Indian budget airline SpiceJet posted its second consecutive loss in the June quarter, as leisure travel demand on some routes slumped during the worst India-Pakistan fighting in decades.
The troubled airline reported a loss of 2.35 billion rupees ($26.6 million) in the April-June period, compared to a profit of 1.5 billion rupees a year before.
Ties between India and Pakistan worsened after an April attack in Kashmir that New Delhi blamed on Islamabad, prompting airport closures in northwest India and a shutdown of Pakistani airspace to Indian carriers. Pakistan has denied any involvement.
Quarterly revenue fell about 35% to 11.06 billion rupees.
SpiceJet also said a delay in returning its grounded aircraft to service added to its woes.
The carrier has signed multiple settlement agreements in recent years to resolve disputes with lessors and others but has still struggled to expand capacity.
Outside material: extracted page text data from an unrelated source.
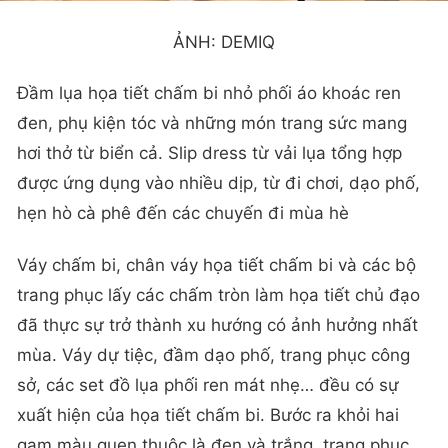
ẢNH: DEMIQ
Đầm lụa họa tiết chấm bi nhỏ phối áo khoác ren
đen, phụ kiện tóc và những món trang sức mang
hơi thở từ biển cả. Slip dress từ vải lụa tổng hợp
được ứng dụng vào nhiều dịp, từ đi chơi, dạo phố,
hẹn hò cà phê đến các chuyến đi mùa hè
Váy chấm bi, chân váy họa tiết chấm bi và các bộ
trang phục lấy các chấm tròn làm họa tiết chủ đạo
đã thực sự trở thành xu hướng có ảnh hưởng nhất
mùa. Váy dự tiệc, đầm dạo phố, trang phục công
sở, các set đồ lụa phối ren mát nhẹ… đều có sự
xuất hiện của họa tiết chấm bi. Bước ra khỏi hai
gam màu quen thuộc là đen và trắng, trang phục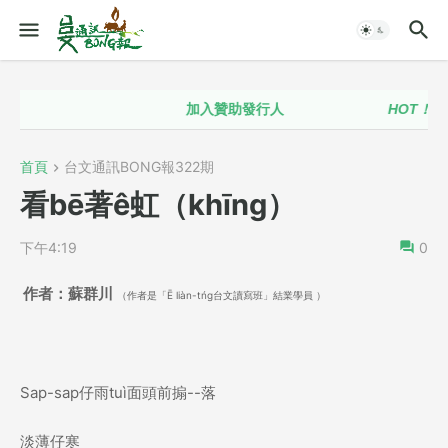
加入贊助發行人
HOT！！
台
首頁
台文通訊BONG報322期
看bē著ê虹（khīng）
下午4:19
0
作者：蘇群川
（作者是「Ē liàn-tńg台文讀寫班」結業學員 ）
Sap-sap仔雨tuì面頭前搧--落
淡薄仔寒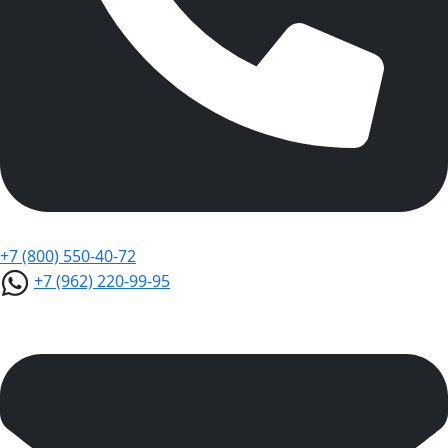
+7 (800) 550-40-72
+7 (962) 220-99-95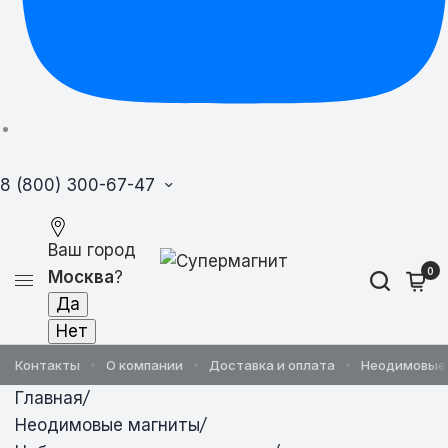
8 (800) 300-67-47
Ваш город
0
Москва
?
Контакты
О компании
Доставка и оплата
Неодимовые
Главная
/
Неодимовые магниты
/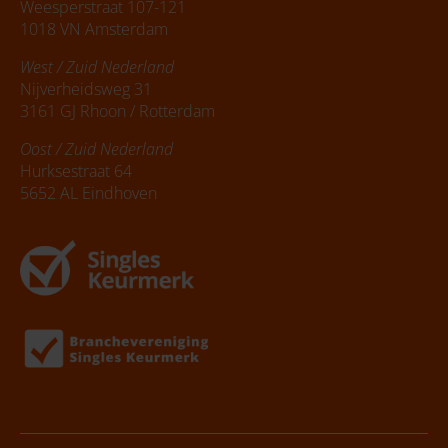
Weesperstraat 107-121
1018 VN Amsterdam
West / Zuid Nederland
Nijverheidsweg 31
3161 GJ Rhoon / Rotterdam
Oost / Zuid Nederland
Hurksestraat 64
5652 AL Eindhoven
As of March-end, it had only 25 operational aircraft, fewer than half of its 61-jet fleet.
The limited scale has allowed Akasa, one of India's youngest airlines, to overtake SpiceJet as the country's No. 3 carrier by market share, with 5.5% versus SpiceJet's 2% in the world's third-largest aviation market.
SpiceJet's net worth improved to positive 4.46 billion rupees in the first-quarter, compared to negative 23.98 billion rupees in the year-ago period, it said.